◆ **TASK LIST**:
[1] In the holiday-singleness post, how many years has it been since the writer was last single at this time of year?
[2] Extend the post about spending the holidays single, picking up after its final sentence.

I am not this girl. I promise. I am smart and accomplished and interesting and have great friends and lots of creative and professional projects and yet the holidays are creaming me. I haven't been single at this time of year in seven years, and it shows. I miss my ex. We may have rightly split over the 20% of our relationship that just would not work no matter what, but I miss the 80% of the time he and I fit together like snug puzzle pieces. I miss having someone with me through all the familiar and tortuous rituals of the season, someone to make eye contact with at the dinner table with my elderly aunt, who I can say to later, "Can you believe what she said about _____?" I miss obsessing over the exactly perfect gift for him. I miss being touched, just being in physical contact with another human being, on a regular basis.
Instead, I am going to be the reason there are an odd number of people at the dinner table. The last few "singletons" of my generation in my family have ALL gotten engaged in the past month, if you can believe it, and I'm going to swan into all of that shit solo, the sad girl who couldn't hold onto her man. They will cluck about me, how difficult I am, how I can't let myself be happy. Behind my back if I'm lucky. And with the mood I'm in lately, I won't even really disagree with what they're saying.
I've been trying like hell to fight off this couple-culture poison melancholy, but sometimes the best thing to do with a mood like this is indulge it until it passes. Which is how I found myself alone last night with a newly-opened bottle of vinho verde and a rented copy of Bridget Jones' Diary. I am somewhat ashamed to say that I love this movie. It comforts me, with its urban family narrative and British ordinariness and its purported message that I can be sometimes bumbling and sometimes brilliant and sometimes bizarre and still, in the end, Colin Firth will love me just as I am.
But I've never watched it while single before.

◆ **ENTRIES PROVIDED**:
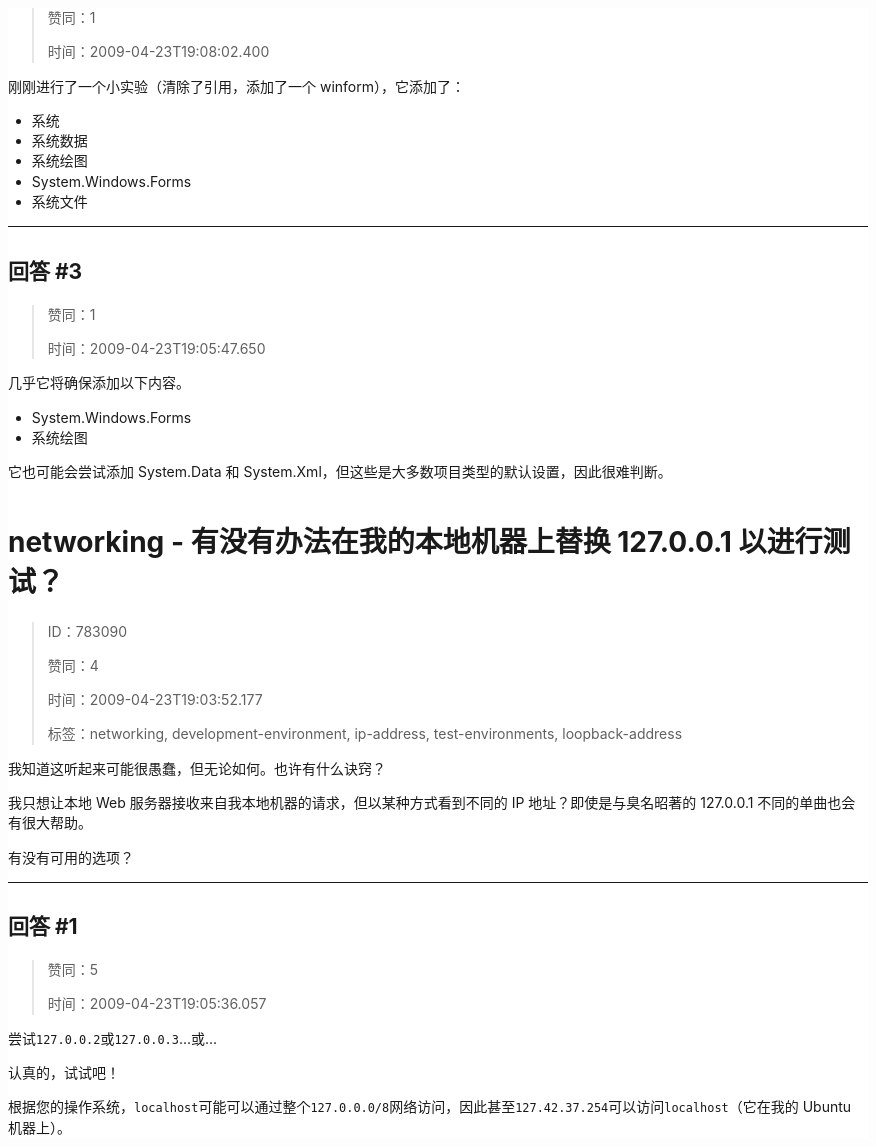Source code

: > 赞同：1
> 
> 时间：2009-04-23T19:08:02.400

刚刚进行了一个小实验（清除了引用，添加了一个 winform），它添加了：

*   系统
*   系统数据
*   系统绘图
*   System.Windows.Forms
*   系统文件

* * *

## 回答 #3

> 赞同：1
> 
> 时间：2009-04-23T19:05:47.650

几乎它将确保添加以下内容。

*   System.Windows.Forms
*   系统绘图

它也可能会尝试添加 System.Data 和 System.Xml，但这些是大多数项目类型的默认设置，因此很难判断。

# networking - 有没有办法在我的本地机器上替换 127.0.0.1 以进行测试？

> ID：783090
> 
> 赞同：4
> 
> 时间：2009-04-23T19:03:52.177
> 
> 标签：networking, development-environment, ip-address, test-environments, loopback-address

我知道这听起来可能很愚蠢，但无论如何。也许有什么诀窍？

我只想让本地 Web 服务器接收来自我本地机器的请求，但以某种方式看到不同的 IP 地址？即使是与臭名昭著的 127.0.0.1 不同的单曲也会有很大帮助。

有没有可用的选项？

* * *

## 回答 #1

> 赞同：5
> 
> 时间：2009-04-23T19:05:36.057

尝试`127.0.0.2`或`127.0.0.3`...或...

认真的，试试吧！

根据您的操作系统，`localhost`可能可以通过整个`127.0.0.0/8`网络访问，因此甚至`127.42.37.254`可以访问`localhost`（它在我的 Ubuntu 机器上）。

◆ **EXERCISE RESULTS**:
[1] Seven years.

[2]
Here's what pissed me straight off about it this time around: it pretends to be about Bridget finding herself. That's one of the things that sold me on the film -- the moment after Colin Firth and Hugh Grant fight over her, and she essentially turns them both down. She basically decides it's better to be single than to compromise what she knows she wants in a partner.
I made that exact decision earlier this year and it was the single hardest thing I've ever done. Strangely enough, 15 minutes later I didn't find myself on a snowy street in my underwear kissing Mark Darcy as though my life depended on it. But in Bridget Jones' world, that's exactly the promise: commit to yourself, refuse to compromise your values, and you will be rewarded straightaway with the very handsome prince you let go of in favor of choosing you.
Empower your way to true love, ladies!
Nor is this message exclusive to Bridget. It's there in nearly every chick lit/chick flick derivative out there. It's the way they sell us fairy tales these days. Feminism has had enough influence that the story can no longer be just about being virtuous and secretly beautiful and vulnerable and pure of heart and wanting it bad enough. No, now in order to sell us the "happy ending" (and all of the personal consumer goods that go along with it) we learn we must value our own independence and careers and dreams -- in order to get what we really want, which is clearly a man.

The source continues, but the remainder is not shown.